7. In 2015, the appellant was diagnosed HIV positive, with an AIDS diagnostic illness. She has been on ARVs in the United Kingdom since then and is currently doing well.
8. On 5 January 2016, almost thirteen years after her visit visa expired, the appellant made an application for leave to remain on family and private life grounds seeking a fee waiver which was rejected. That application was also invalid. On 29 March 2016 the same thing happened. She still had not succeeded in making a valid application for leave to remain.
9. On 11 March 2017 the appellant was served with an overstayer notice, but she still did not return to Zambia.
10. This application for international protection and leave to remain on human rights grounds was made on 4 May 2017 and was the appellant's first valid application. The respondent refused it on 13 March 2019 and the appellant appealed to the First-tier Tribunal.
11. The First-tier Judge considered the history but was not satisfied that there were very significant obstacles for this appellant in re-establishing a private life in Zambia, for the reasons set out in the decision. The appellant appealed to the Upper Tribunal.
Grounds of appeal
12. The grounds of appeal may be summarised as follows. The appellant contends that under paragraph 276ADE(1)(vi) she has shown that she has lived continuously in the United Kingdom for less than twenty years, discounting any period of imprisonment, but that there would be very significant obstacles to her integration on return to Zambia if she were required to leave.
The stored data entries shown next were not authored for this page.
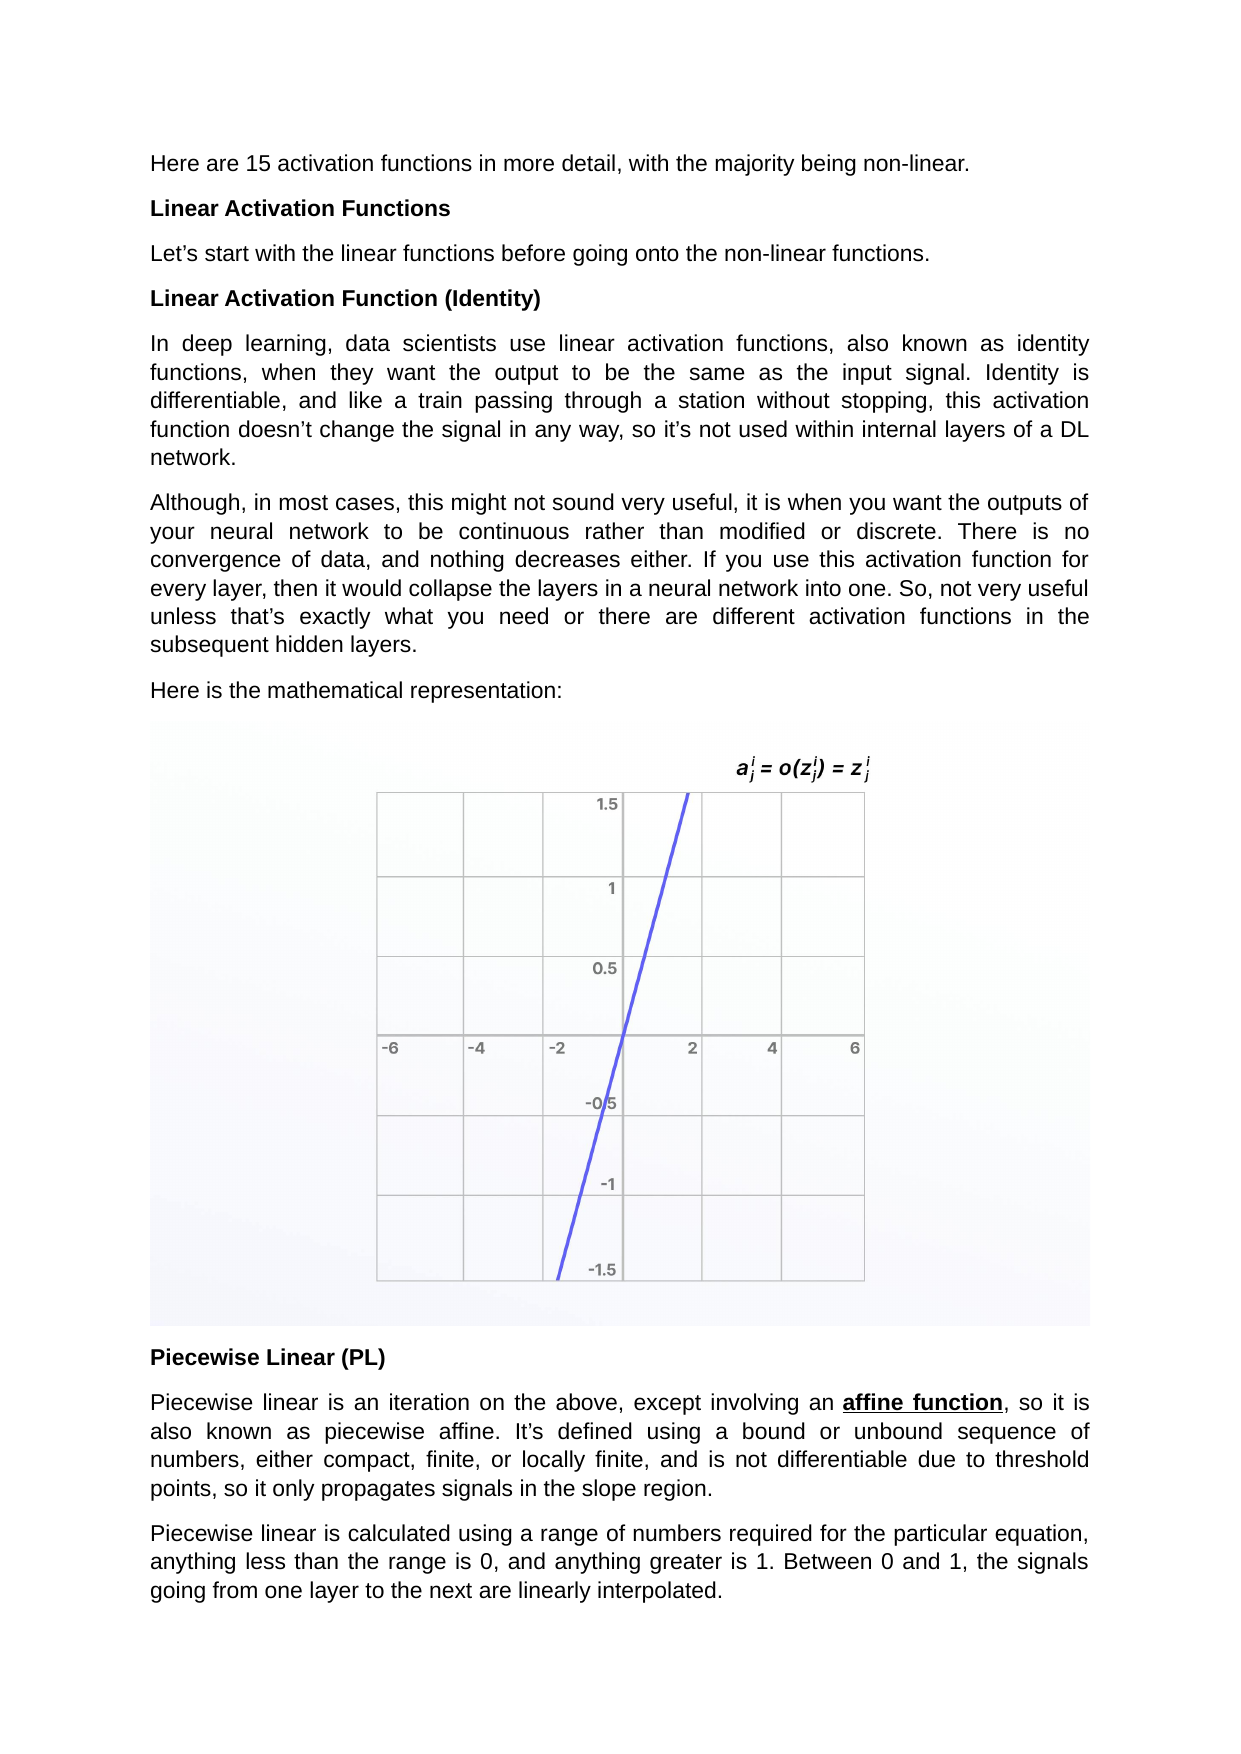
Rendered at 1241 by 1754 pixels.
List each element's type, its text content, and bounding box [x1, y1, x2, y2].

text Let’s start with the linear functions before going onto the non-linear functions. [150, 240, 1090, 267]
text Here are 15 activation functions in more detail, with the majority being non-linear. [150, 150, 1090, 176]
text Here is the mathematical representation: [150, 677, 1090, 703]
text Linear Activation Function (Identity) [150, 285, 1090, 312]
text Piecewise Linear (PL) [150, 1344, 1090, 1371]
text Piecewise linear is calculated using a range of numbers required for the particular equation, anything less than the range is 0, and anything greater is 1. Between 0 and 1, the signals going from one layer to the next are linearly interpolated. [150, 1520, 1090, 1603]
text Linear Activation Functions [150, 195, 1090, 221]
text Although, in most cases, this might not sound very useful, it is when you want the outputs of your neural network to be continuous rather than modified or discrete. There is no convergence of data, and nothing decreases either. If you use this activation function for every layer, then it would collapse the layers in a neural network into one. So, not very useful unless that’s exactly what you need or there are different activation functions in the subsequent hidden layers. [150, 489, 1090, 658]
picture [150, 721, 1091, 1326]
text Piecewise linear is an iteration on the above, except involving an affine function, so it is also known as piecewise affine. It’s defined using a bound or unbound sequence of numbers, either compact, finite, or locally finite, and is not differentiable due to threshold points, so it only propagates signals in the slope region. [150, 1389, 1090, 1501]
text In deep learning, data scientists use linear activation functions, also known as identity functions, when they want the output to be the same as the input signal. Identity is differentiable, and like a train passing through a station without stopping, this activation function doesn’t change the signal in any way, so it’s not used within internal layers of a DL network. [150, 330, 1090, 471]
13. There is no challenge to the refusal of leave to remain on international protection grounds: only the Article 8 decision is challenged as the appellant confirmed this morning at the hearing.
Permission to appeal
14. First-tier Tribunal Judge Saffer granted permission to appeal on the basis that there was an outstanding application for leave to remain dating back to 2003, which had not been considered by the Secretary of State. That was wrong, both in fact and law: neither of the 2003 applications was a valid application, and the respondent's decision letter under challenge deals with the only valid application for leave to remain before the Tribunal.
Conclusions
15. The appellant says that she has private life with her adult British citizen daughter, now 26 years old, and that she has some friends made during her unlawful stay in the United Kingdom. She says that she no longer has family to turn to for support in Zambia and might not be able to afford the medication for her health problems if returned.
16. All of these matters are properly considered in the First-tier Tribunal decision, and the Judge reached conclusions which were proper, adequate, and intelligible on the evidence before him. The appellant's grounds of appeal are really no more than a disagreement with the findings in the First-tier Judge's decision.
17. These grounds do not disclose any material error of law in the decision of the First-tier Tribunal, which is upheld.
DECISION
18. For the foregoing reasons, my decision is as follows:
The making of the previous decision involved the making of no error on a point of law
I do not set aside the decision but order that it shall stand.